• **Passage shown**

--*--

The Novel Coronavirus (COVID-19) is affecting 204 countries around the world. By the time this article was written there are 1,033,478 cases including 54,369 deaths and 218,864 recovered across the globe. Rwanda had reported 84 cases.

While countries are trying a number of responses against the COVID 19 outbreak, they must have the respect of international human rights law and standards at the centre of their interventions in order to protect those who are most at risk.

This article discusses the human rights concerns and challenges/Implications to state responses to the novel COVID-19 across different phases of their response, and addresses the human rights concerns at stake when states impose preventive measures to protect public health, such as quarantines and travel bans; guarantee social security and workers’ rights.

It further discusses international cooperation and assistance as a state obligation to reach full recovery of this pandemic.

The Right to Health

Right to health doesn’t mean the right to be “healthy”; what states are required is to put in place facilities, systems and policies to help their citizens achieve the highest standards of physical and mental health.

While the realisation of this right is said to be progressive in nature meaning that it is subject to the technical and economic capabilities of each state, this is not an excuse for non-compliance.

States are required to take deliberate, concrete and targeted steps towards the full realisation of the right to health.

COVID-19 is also testing our systems including healthcare systems across the world where this pandemic has already reached, it has reminded us that at the end of the day we need to be prepared as we don’t know what tomorrow holds for us.

Locally Rwanda has managed to put in place health facilities not for the purpose of this pandemic but the country has also managed to spare a safe facility for the purpose of this pandemic (The Kanyinya Health Centre) and lucky enough we haven’t had so many cases and as of now the country is accommodating all 84 patients in good conditions.

--*--

• **Task requirements**
Pick up the article on COVID-19 and human rights from the end of its last paragraph and continue it in the same formal voice.

• **Information**
--*--

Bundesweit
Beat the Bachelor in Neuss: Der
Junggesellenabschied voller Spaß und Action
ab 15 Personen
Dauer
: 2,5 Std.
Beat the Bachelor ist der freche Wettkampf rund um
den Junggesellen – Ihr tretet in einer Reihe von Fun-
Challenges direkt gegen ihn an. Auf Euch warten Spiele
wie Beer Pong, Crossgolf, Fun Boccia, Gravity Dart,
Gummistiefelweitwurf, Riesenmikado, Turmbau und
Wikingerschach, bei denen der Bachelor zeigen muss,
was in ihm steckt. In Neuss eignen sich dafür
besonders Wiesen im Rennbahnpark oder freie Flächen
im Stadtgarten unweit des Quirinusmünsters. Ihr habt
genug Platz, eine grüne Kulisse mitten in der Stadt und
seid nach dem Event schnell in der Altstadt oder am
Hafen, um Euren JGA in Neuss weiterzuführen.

--*--

• **Final answer**
Freedom of Movement and Assembly

Quarantine and Travel bans are part of the measures that many jurisdictions have put in place to limit movements, travels, and assembly whether in churches, at work, schools etc in order to mitigate the possible spread of this pandemic.

Is it legitimate for states to introduce both isolation and quarantine to their citizens? The answer is yes and this is stipulated in many countries' laws and we should also remind ourselves that freedom of movement and assembly are limited rights that states can limit for legitimate reasons including in situations of epidemics; nonetheless States should remain conscious of not using this excuse to interfere with other rights associated to these freedoms.

In Rwanda particularly these measures have been in place for almost 2 weeks now and there are no complaints from citizens due to cooperation between citizens and security organs in enforcing these measures and by allowing some exceptions where necessary.

Worker’s Rights

Measures put in place can adversely impact people’s rights to and at work, with those in insecure forms of labour being disproportionately affected.

Migrant workers, people on lower income, people working in the informal sector do not get adequate or any sort of social security, due to this pandemic they may even face additional challenges when they are not able to work.

We have heard cases of domestic workers who were already fired by their employers on the basis of quarantine.

We can expect more causalities depending on the types of contracts especially that most employers do mention in employment contracts that contracts may be suspended or cancelled due to “force majeure” this term may be interpreted differently while some other contracts do mention epidemics to be valid reasons that may lead to suspension or even dissolution.

States are reminded to intervene in this situation and make sure that enough and enforceable measures put in place to protect these folks.

International Cooperation to fight the COVID 19 as an Obligation.

According to the CESCR, States have an obligation to control diseases, both individually and through international cooperation, by acting in order to, among other things, ‘make available relevant technologies, using and improving epidemiological surveillance and data collection on a disaggregated basis, the implementation or enhancement of immunization programmes and other strategies of infectious disease control.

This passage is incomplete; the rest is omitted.